▶ [PROMPT]: Only the lines in the entries below from the line with "font-size: 16px ->" to the line with "Liberation Mono, monospace", both included, belong in the answer, transcribed exactly and without pictures.

BEGIN MATERIAL PROVIDED

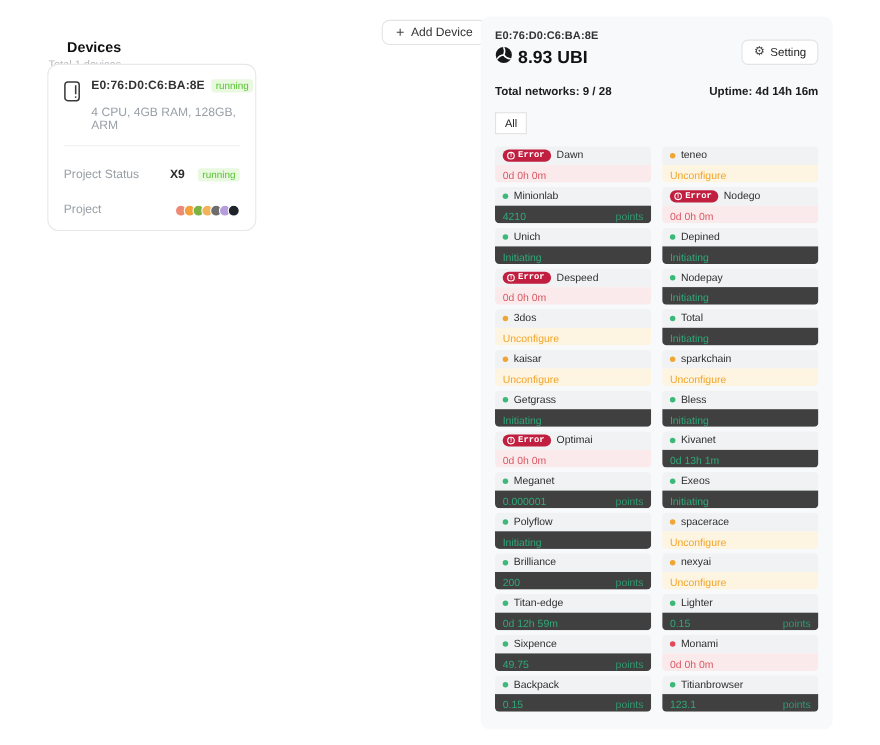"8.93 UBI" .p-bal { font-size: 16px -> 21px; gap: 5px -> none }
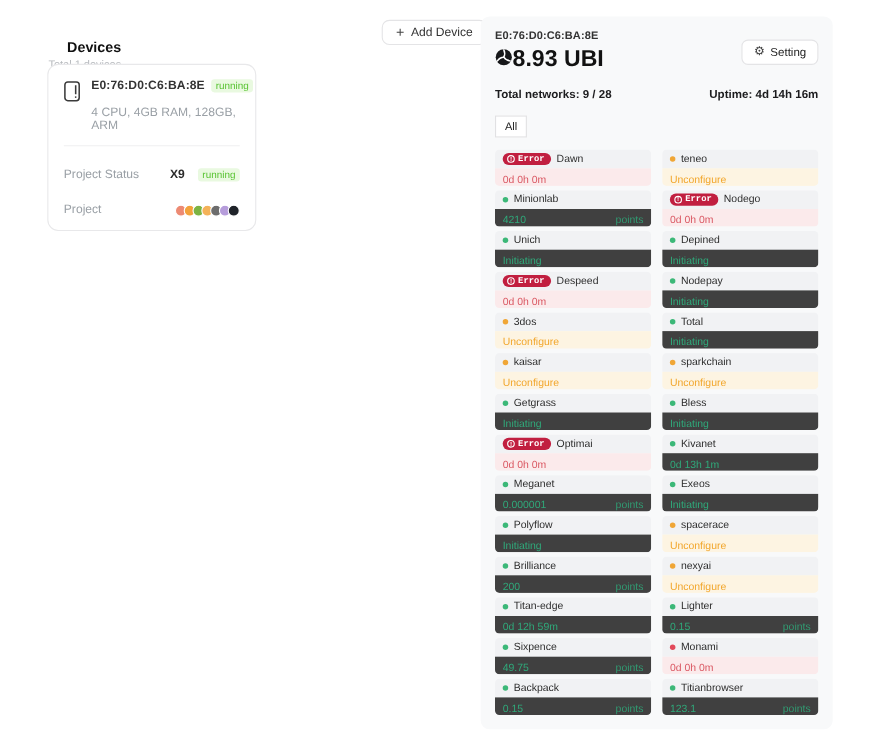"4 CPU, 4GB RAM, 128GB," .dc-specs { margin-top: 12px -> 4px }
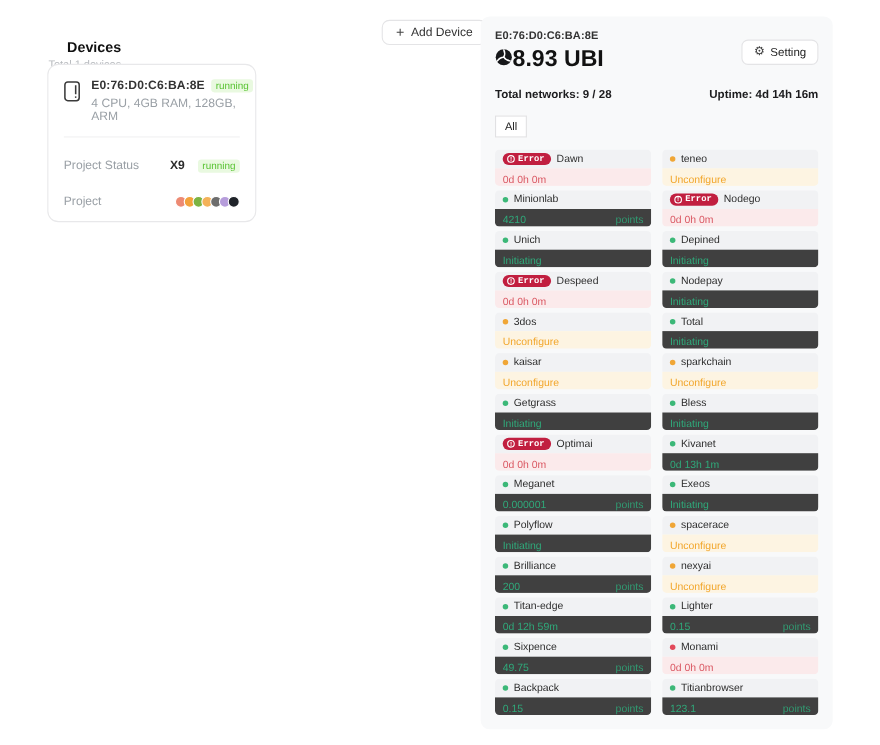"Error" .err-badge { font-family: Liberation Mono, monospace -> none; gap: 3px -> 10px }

END MATERIAL PROVIDED
BEGIN MATERIAL PROVIDED

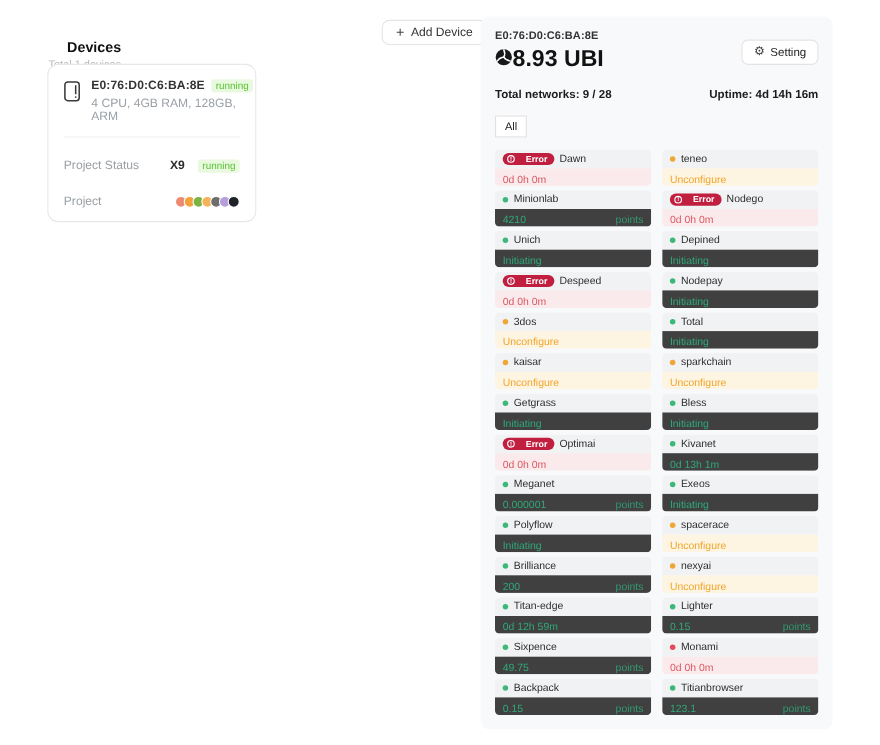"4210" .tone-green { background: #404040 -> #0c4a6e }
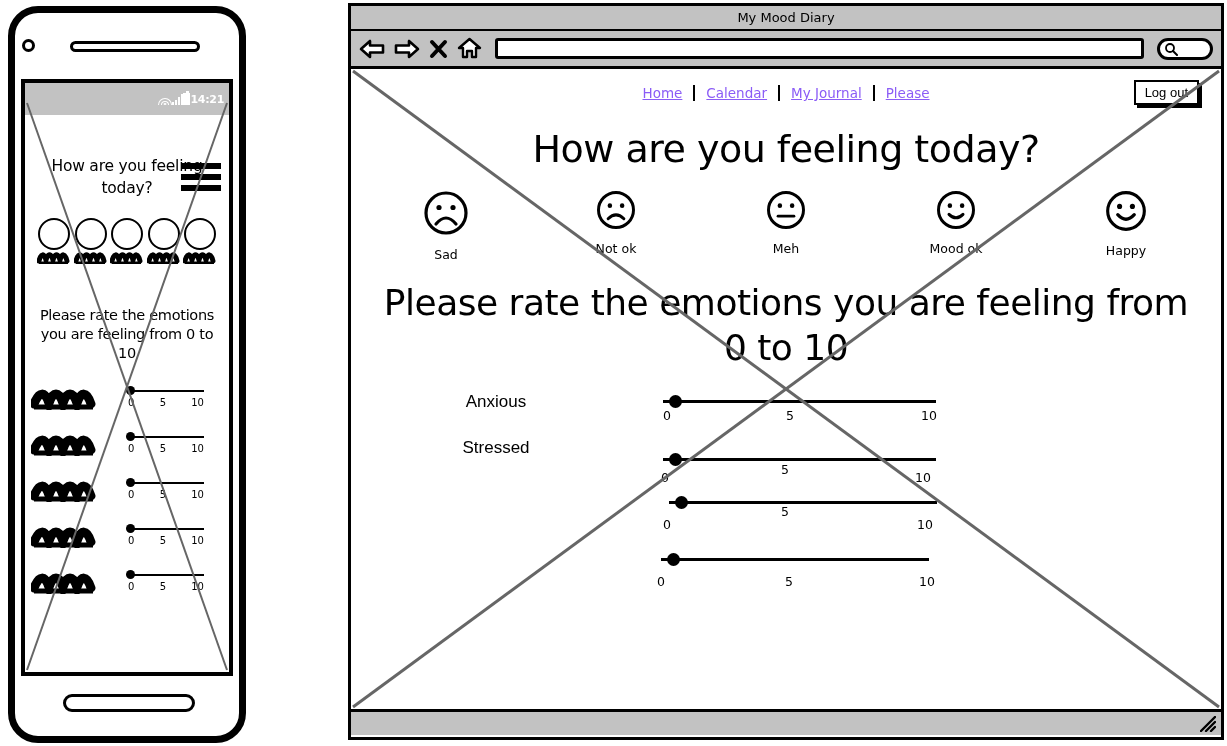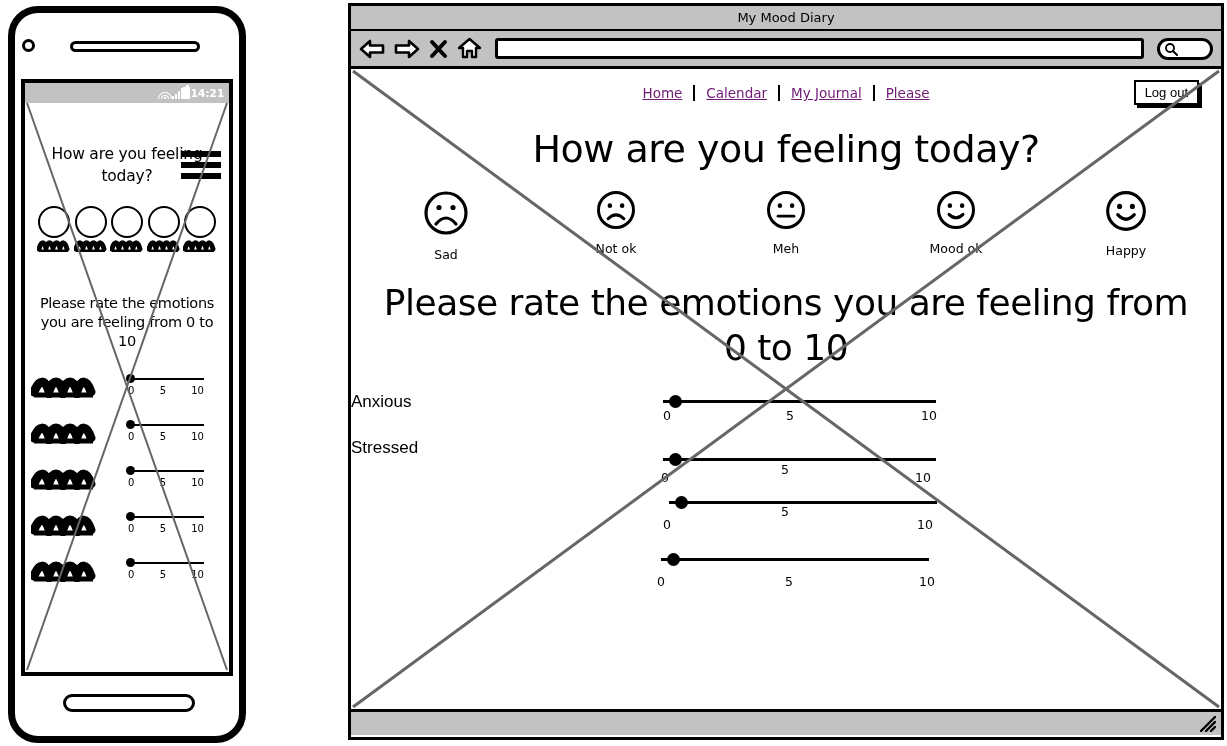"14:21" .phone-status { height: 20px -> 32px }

END MATERIAL PROVIDED

▶ [RESULT OF THIS TASK]:
"8.93 UBI" .p-bal { font-size: 16px -> 21px; gap: 5px -> none }
"4 CPU, 4GB RAM, 128GB," .dc-specs { margin-top: 12px -> 4px }
"Error" .err-badge { font-family: Liberation Mono, monospace -> none; gap: 3px -> 10px }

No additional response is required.